Noel Desenfans and Sir Francis Bourgeois
Informally lounging on a striped settee are two of the founders of Dulwich Picture Gallery: the artist Francis Bourgeois (1753-1811) and the art dealer Noel Desenfans (1741-1807). Bourgeois slouches back, eyes closed and arms folded, while Desenfans appears eagerly engaged in conversation, one foot propped on a footstool and the other on the sofa cushion. As his assured posture here suggests, Desenfans was a larger-than-life character within the London art world. This scene has been described as showing Desenfans and Bourgeois crossing the English Channel to France. They did, after all, foster strong connections with the French art market through which means they acquired many key paintings in the Dulwich Picture Gallery collection. However, it is more likely that the pair are depicted here in their home at Charlotte Street (today, Hallam Street) in London. Their collection was displayed floor-to-ceiling throughout the house, and artists – like the watercolourist Paul Sandby (1730/1-1809) – were invited to visit.

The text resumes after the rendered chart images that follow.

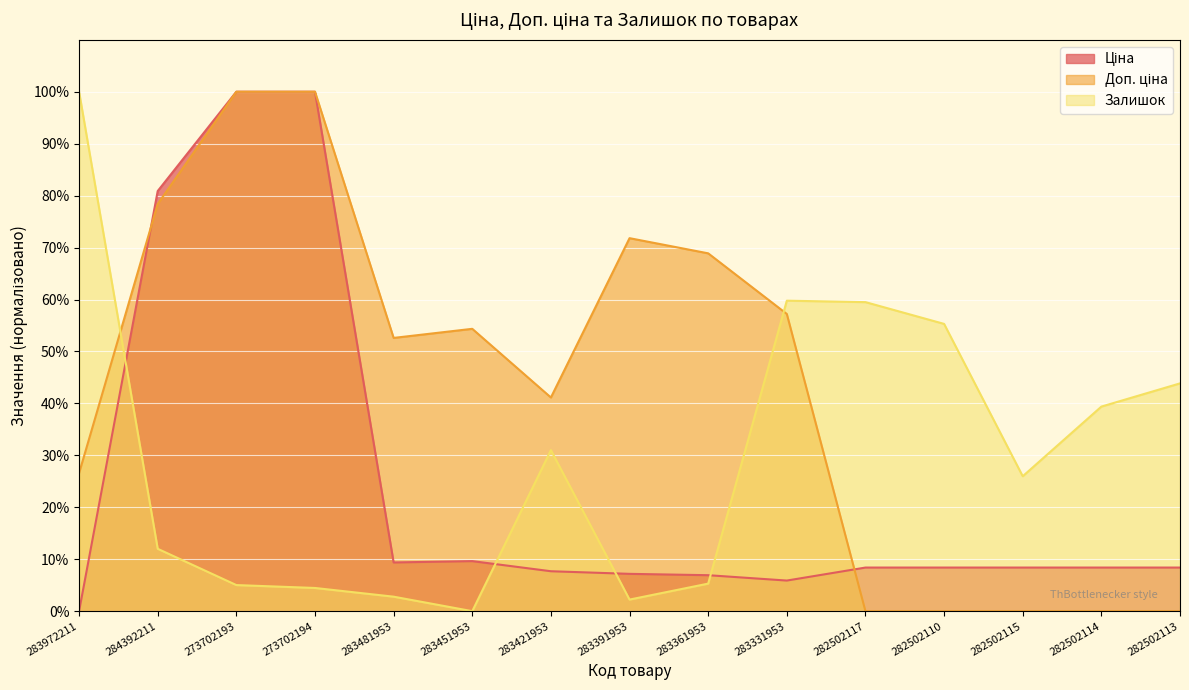

Which series has the largest range (max minus min)?

Ціна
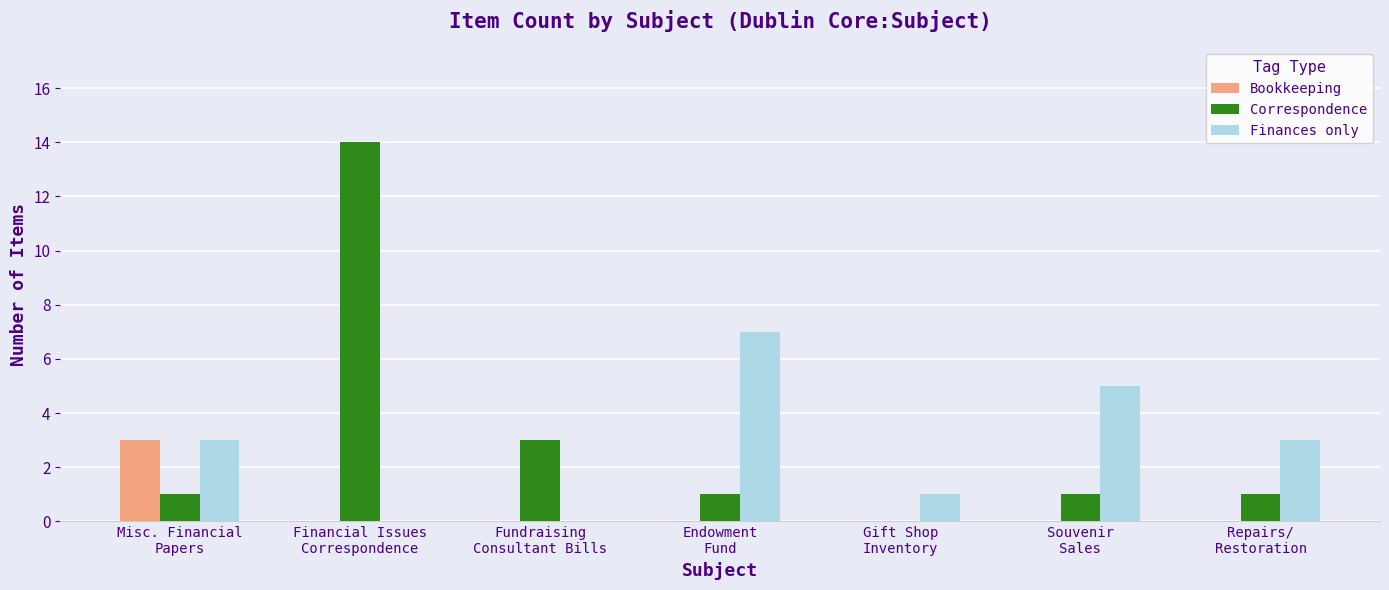

At which category is the sum across all series the highest?

Financial Issues
Correspondence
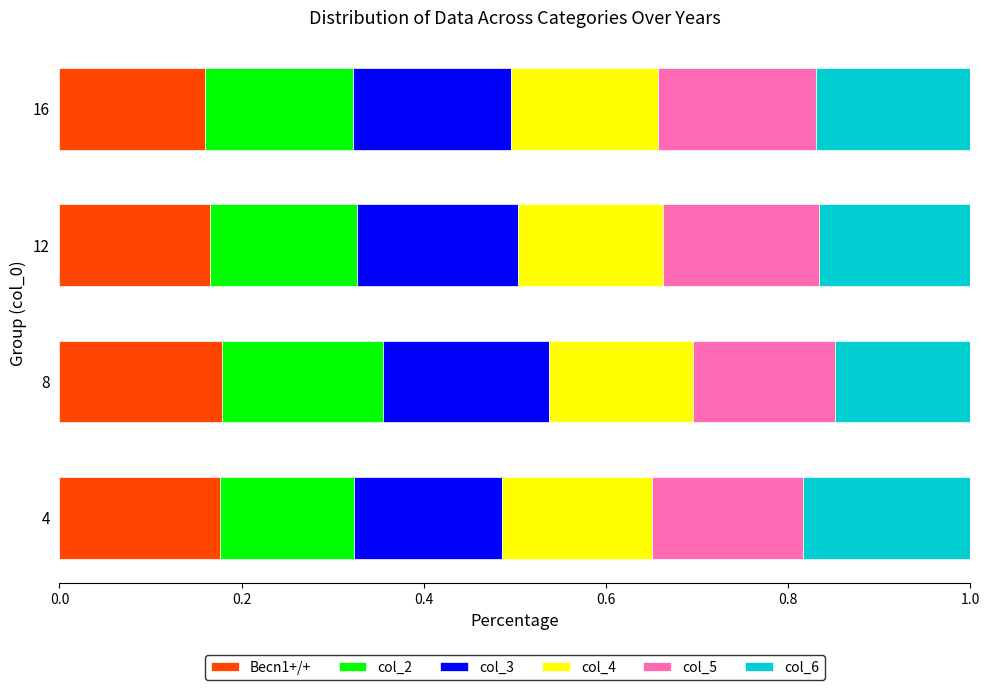

How many data points does each series have?

4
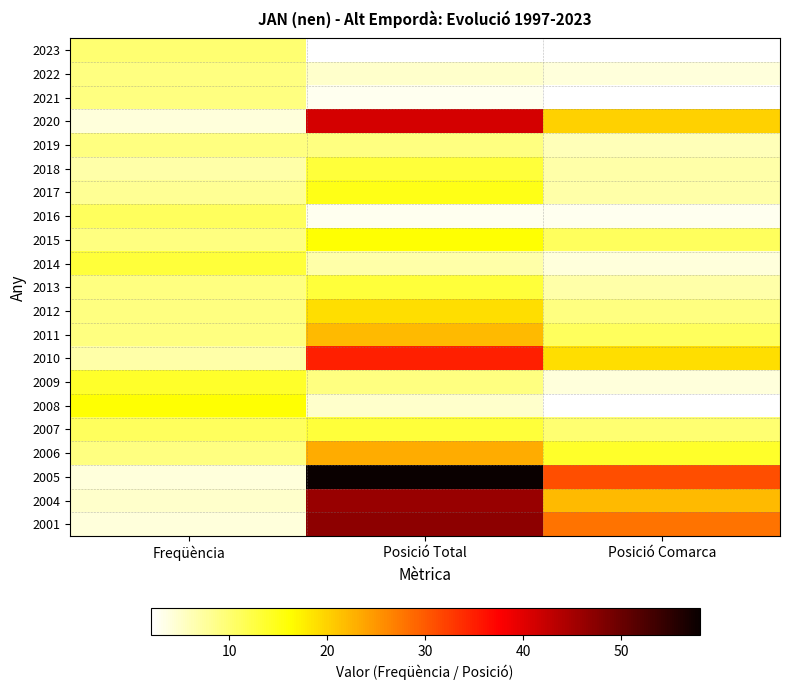

Reading right to left, what are all the values shown in this chart?

2023: Posició Comarca=2	Posició Total=2	Freqüència=10
2022: Posició Comarca=4	Posició Total=5	Freqüència=9
2021: Posició Comarca=2	Posició Total=3	Freqüència=9
2020: Posició Comarca=20	Posició Total=41	Freqüència=4
2019: Posició Comarca=6	Posició Total=9	Freqüència=9
2018: Posició Comarca=7	Posició Total=13	Freqüència=7
2017: Posició Comarca=7	Posició Total=15	Freqüència=8
2016: Posició Comarca=3	Posició Total=3	Freqüència=11
2015: Posició Comarca=11	Posició Total=16	Freqüència=9
2014: Posició Comarca=4	Posició Total=7	Freqüència=13
2013: Posició Comarca=7	Posició Total=13	Freqüència=9
2012: Posició Comarca=9	Posició Total=19	Freqüència=9
2011: Posició Comarca=11	Posició Total=22	Freqüència=9
2010: Posició Comarca=19	Posició Total=35	Freqüència=7
2009: Posició Comarca=4	Posició Total=9	Freqüència=14
2008: Posició Comarca=2	Posició Total=5	Freqüència=16
2007: Posició Comarca=10	Posició Total=13	Freqüència=11
2006: Posició Comarca=14	Posició Total=23	Freqüència=9
2005: Posició Comarca=31	Posició Total=58	Freqüència=4
2004: Posició Comarca=22	Posició Total=46	Freqüència=5
2001: Posició Comarca=28	Posició Total=47	Freqüència=4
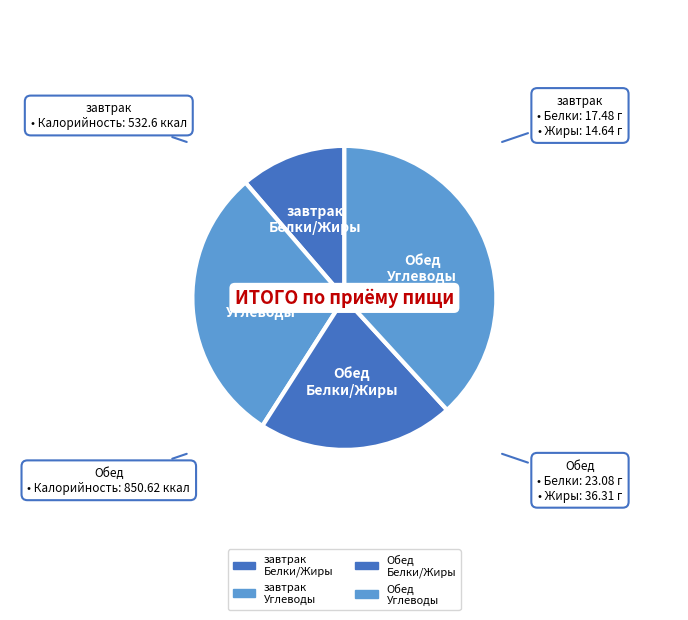

Do Обед Белки/Жиры and завтрак Белки/Жиры together represent more than half of the pie?

No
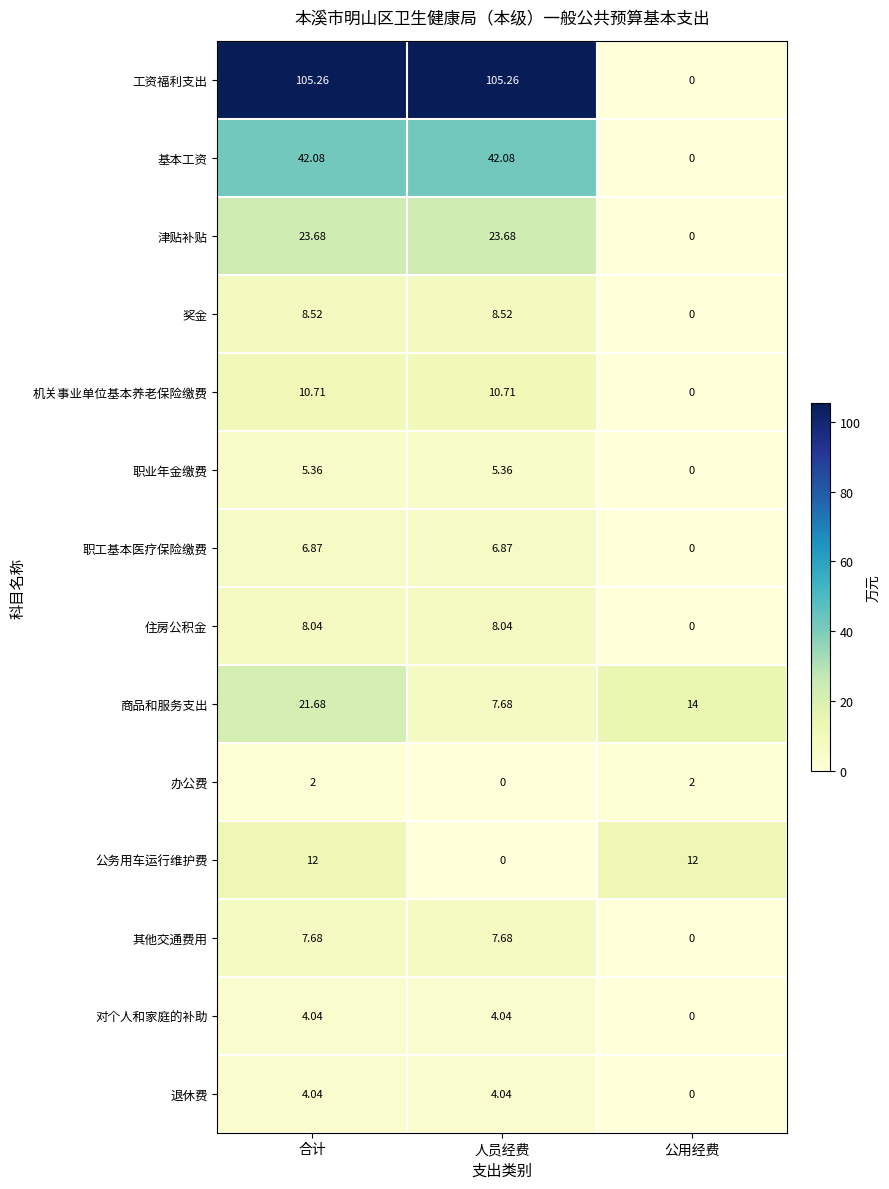

Where is 商品和服务支出 nearest to the value 14?

公用经费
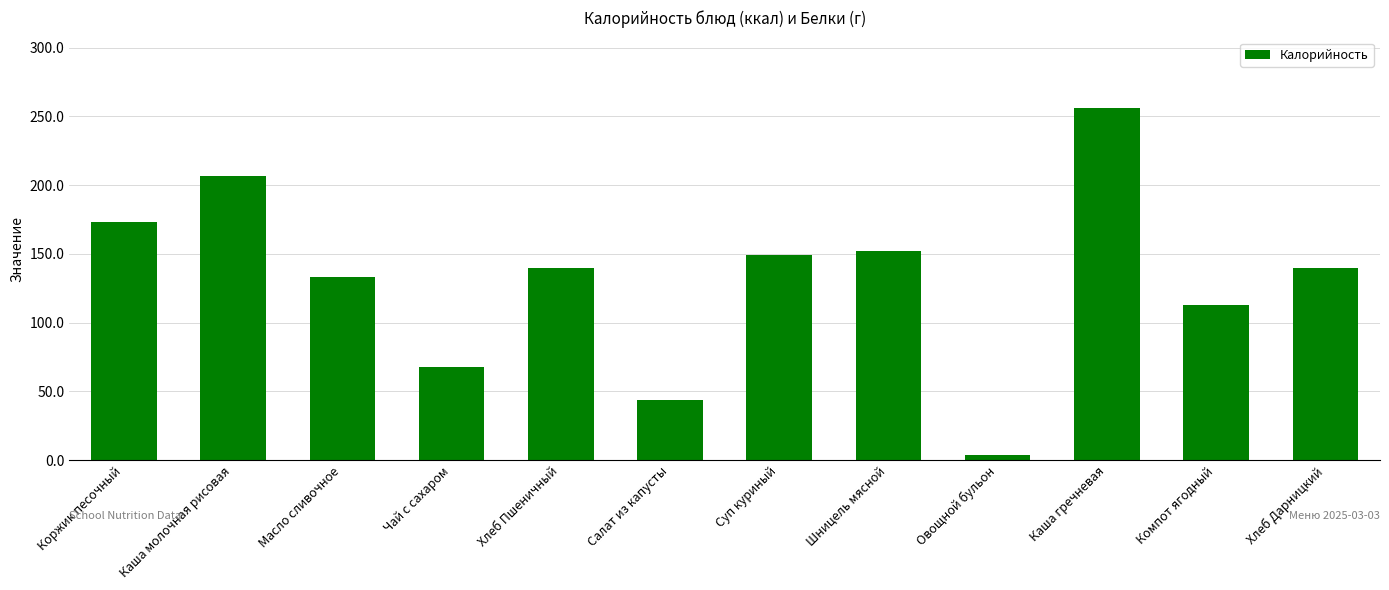

What is the change in value from Коржик песочный to Каша гречневая?

+83.0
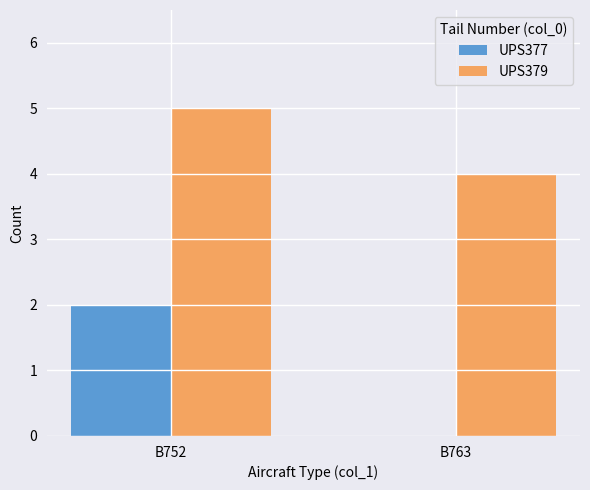

What is the difference between the UPS379 values at B763 and B752?

1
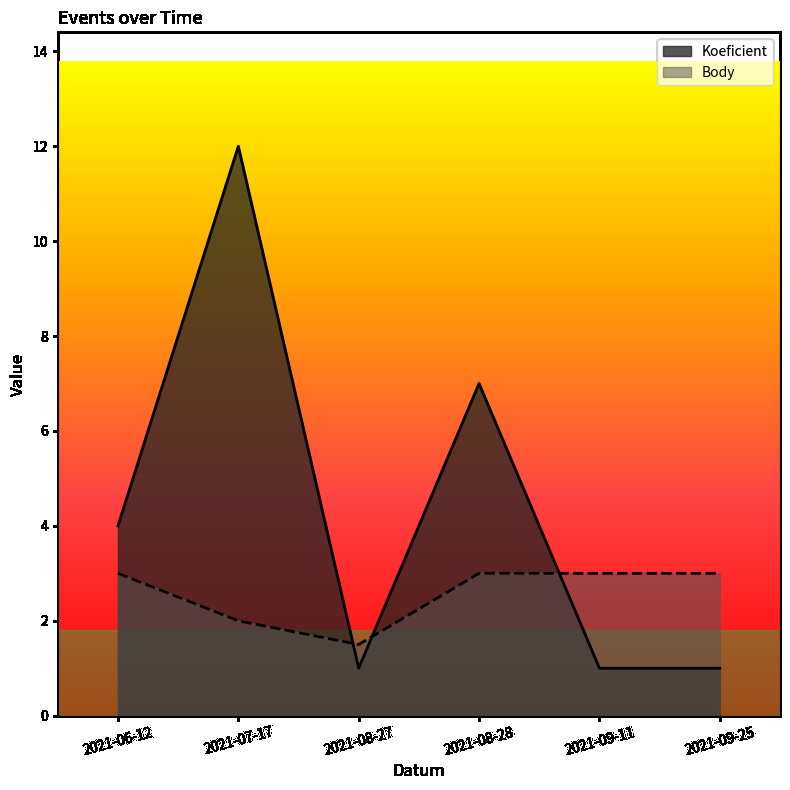

What is the label of the 4th point from the right?

2021-08-27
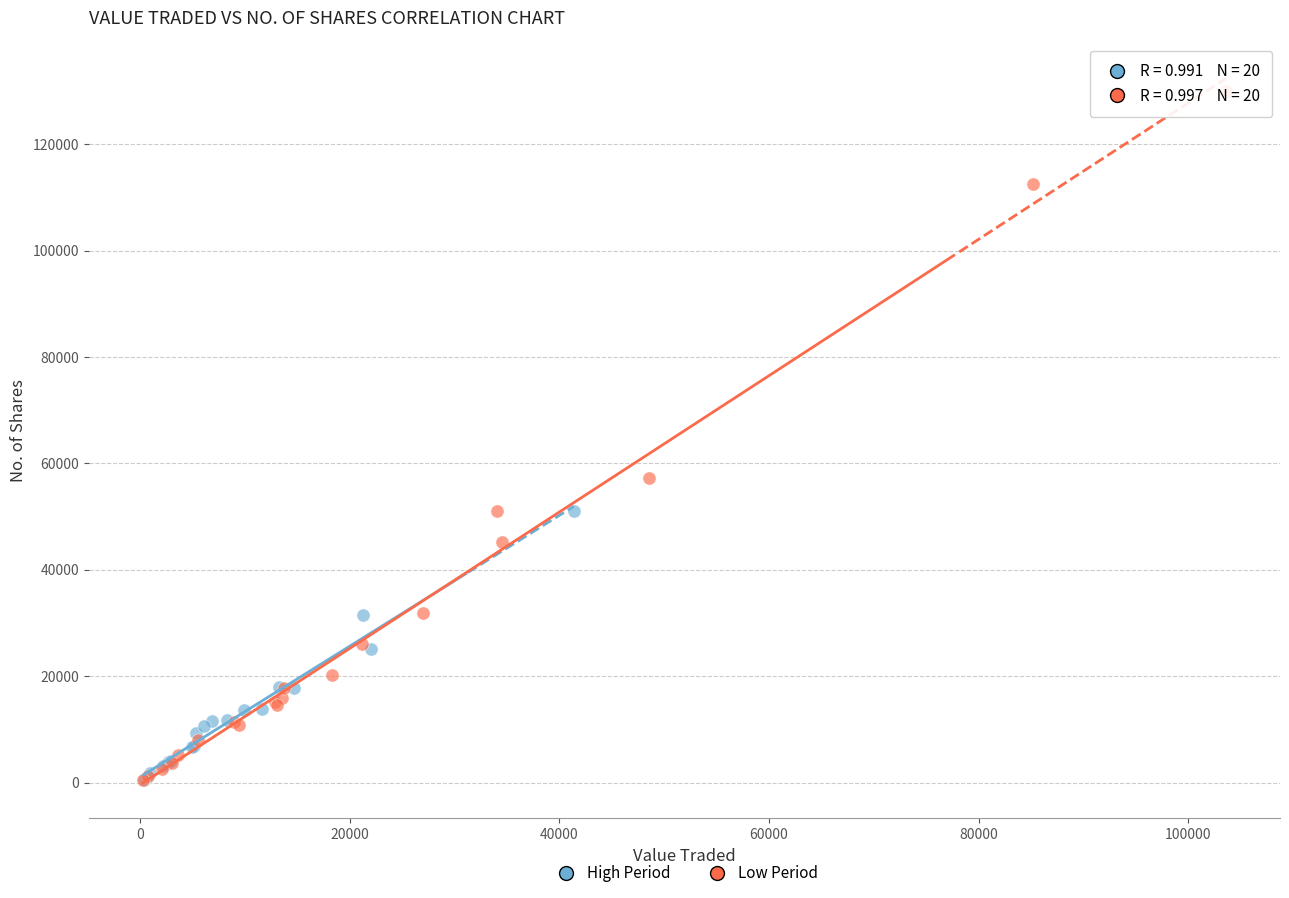

Which series contains the highest Y value?

Low Period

Sandby began his career drawing and painting landscapes in Scotland, contributing to the military mapping of the Highlands after the Jacobite rebellion of 1745. He later moved to London where he took up the post of chief drawing master at the Royal Military Academy in Woolwich. Sandby made great strides in promoting the medium of watercolour by introducing the printing process known as ‘aquatint’ into Britain. Aquatint allowed tonal ranges to be added to a print, making it well-suited to reproducing watercolours for a mass market. Sandby was a founding member of London’s Royal Academy in 1769 and would have known the founders of Dulwich Picture Gallery – not least Francis Bourgeois, who became an associate member of the Academy in 1787, and a full academician in 1793.